Is it sufficient to have one connection or are multiple paths between locations required? This later concept of connectivity redundancy has been of increasing interest to quantify in landscapes because theory predicts that it can affect movement rates, and in turn increase foraging and reduce extinctions. Furthermore, recent studies suggest that connectivity measures that incorporate redundancy (circuit theory) can explain gene flow better than connectivity measures that don’t incorporate redundancy (least-cost path). However, experiments that test the role of redundancy on movement are very rare.
Fletcher et al. tested the role of path redundancies on movement of habitat specialist cactus bugs (Chelinidea vittiger) using mark-recapture in experimental arenas of cactus habitat patches (Opuntia humifusa) with various stepping stone configurations of path redundancies. Because the matrix can mediate the role of habitat linkages, they tested connectivity redundancy across a gradient of matrix resistance.
Experimental arenas (n = 10) had a center release patch for cactus bugs and four surrounding target patches 2.5m away. Target patches had four connection treatments between them and the release patch: 1) no patches (i.e., unconnected), 2) a single path configuration with two patches, 3) a parallel path configuration with four patches, and 4) a funnel path configuration with three perpendicular patches nearest the release patch and a single patch nearest to the target patch. The last two configurations differ in circuit theory resistance but not least-cost path distance (ignoring matrix resistance). Spacing of patches was chosen based on perceptual range (> 1m but < 2m) and movement abilities (1.5-2.5 m per week) of cactus bugs from previous experiments. Matrix resistance was quantified by measuring vegetation height and density.

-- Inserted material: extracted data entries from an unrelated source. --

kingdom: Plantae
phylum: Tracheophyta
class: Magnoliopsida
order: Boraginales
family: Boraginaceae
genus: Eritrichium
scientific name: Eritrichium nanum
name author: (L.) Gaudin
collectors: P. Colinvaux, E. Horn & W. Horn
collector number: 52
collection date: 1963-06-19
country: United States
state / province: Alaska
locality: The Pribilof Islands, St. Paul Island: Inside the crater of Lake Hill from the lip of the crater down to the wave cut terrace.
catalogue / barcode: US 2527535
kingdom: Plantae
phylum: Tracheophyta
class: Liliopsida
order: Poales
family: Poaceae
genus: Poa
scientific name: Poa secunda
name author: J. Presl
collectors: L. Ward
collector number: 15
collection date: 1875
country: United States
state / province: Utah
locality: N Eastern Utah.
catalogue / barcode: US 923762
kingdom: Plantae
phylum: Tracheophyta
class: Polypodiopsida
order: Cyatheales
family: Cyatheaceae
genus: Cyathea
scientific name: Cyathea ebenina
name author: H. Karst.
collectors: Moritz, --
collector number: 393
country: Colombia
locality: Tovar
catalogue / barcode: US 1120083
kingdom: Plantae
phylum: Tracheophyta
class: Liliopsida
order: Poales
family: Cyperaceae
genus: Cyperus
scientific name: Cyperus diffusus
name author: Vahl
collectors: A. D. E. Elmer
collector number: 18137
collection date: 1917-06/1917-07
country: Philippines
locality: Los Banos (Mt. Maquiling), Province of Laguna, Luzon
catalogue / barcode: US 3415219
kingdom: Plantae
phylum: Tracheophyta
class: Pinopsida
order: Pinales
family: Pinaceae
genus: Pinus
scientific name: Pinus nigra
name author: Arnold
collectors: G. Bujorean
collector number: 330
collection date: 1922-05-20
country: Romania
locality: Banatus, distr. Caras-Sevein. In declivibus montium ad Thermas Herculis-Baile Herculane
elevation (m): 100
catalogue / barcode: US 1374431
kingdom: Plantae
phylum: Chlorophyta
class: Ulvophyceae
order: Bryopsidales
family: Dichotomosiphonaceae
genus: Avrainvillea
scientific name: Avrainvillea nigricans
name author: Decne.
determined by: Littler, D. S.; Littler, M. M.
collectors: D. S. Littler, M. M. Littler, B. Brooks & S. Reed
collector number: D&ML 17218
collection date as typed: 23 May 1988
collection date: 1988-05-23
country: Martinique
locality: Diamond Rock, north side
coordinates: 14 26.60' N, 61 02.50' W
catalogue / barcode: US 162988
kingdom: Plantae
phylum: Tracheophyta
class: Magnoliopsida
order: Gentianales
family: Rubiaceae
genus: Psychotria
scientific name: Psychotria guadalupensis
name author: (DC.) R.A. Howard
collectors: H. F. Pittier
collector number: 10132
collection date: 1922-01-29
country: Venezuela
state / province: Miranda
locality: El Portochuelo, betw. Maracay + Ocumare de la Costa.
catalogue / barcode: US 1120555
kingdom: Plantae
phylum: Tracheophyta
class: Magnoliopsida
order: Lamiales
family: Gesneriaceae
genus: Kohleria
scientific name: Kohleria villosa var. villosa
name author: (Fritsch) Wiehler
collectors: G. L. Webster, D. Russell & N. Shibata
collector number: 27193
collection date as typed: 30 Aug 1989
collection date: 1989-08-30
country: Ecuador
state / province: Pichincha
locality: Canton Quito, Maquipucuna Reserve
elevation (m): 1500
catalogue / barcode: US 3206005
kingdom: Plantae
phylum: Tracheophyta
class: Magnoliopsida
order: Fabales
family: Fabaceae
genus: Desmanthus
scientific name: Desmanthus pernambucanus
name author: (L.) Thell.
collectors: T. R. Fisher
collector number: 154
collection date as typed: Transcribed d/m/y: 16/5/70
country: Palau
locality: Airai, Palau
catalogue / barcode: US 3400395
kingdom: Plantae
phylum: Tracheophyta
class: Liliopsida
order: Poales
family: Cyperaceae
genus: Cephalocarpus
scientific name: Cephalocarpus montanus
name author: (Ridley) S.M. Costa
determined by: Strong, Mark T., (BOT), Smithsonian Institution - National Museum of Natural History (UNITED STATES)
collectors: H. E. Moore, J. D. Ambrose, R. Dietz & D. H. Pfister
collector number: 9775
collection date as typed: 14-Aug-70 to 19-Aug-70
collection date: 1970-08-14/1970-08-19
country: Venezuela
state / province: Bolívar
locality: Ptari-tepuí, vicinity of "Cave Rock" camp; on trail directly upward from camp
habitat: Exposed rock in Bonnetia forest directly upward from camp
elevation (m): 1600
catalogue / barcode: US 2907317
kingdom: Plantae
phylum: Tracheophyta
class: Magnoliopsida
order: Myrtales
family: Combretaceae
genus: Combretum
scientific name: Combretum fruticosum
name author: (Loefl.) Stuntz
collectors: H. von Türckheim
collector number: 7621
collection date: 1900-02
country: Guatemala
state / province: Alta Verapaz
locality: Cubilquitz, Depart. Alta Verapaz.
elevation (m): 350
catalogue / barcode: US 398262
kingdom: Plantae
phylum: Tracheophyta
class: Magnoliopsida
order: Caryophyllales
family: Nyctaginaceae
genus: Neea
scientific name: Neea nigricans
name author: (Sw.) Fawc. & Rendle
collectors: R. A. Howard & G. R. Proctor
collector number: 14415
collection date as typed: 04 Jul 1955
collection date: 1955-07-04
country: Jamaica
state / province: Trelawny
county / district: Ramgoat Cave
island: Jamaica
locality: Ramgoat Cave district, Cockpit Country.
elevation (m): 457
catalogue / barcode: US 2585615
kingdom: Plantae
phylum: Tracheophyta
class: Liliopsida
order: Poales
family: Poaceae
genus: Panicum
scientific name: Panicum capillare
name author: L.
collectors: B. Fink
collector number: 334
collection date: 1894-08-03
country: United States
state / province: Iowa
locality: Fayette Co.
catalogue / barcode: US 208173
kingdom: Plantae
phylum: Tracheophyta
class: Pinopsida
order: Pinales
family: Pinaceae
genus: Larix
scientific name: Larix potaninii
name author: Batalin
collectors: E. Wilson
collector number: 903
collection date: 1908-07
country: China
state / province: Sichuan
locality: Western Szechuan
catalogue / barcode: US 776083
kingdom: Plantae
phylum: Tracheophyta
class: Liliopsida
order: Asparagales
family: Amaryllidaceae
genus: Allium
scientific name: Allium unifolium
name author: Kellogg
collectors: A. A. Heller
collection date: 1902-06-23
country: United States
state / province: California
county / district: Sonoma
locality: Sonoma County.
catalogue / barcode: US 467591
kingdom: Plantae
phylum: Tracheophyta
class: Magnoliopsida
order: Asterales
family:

They found that redundancy greatly increased colonization rates – the parallel treatment resulted in approximately two times greater colonization probability than the single path or unconnected treatments. The funnel path treatment resulted in approximately two times greater colonization than the parallel path treatment, likely through increased perception of habitat amount. The best model for colonization probability was one of the matrix resistance and redundancy treatment interaction, indicating that the matrix is important in mediating the role of redundancy on colonization rates.
These findings emphasize the importance of incorporating connectivity redundancy for estimating functional connectivity. Moreover, they show how the structure of the matrix can interact with connectivity configuration. This has important implications for the ways we measure connectivity in landscapes, design corridors, and think about processes that mediate movement patterns.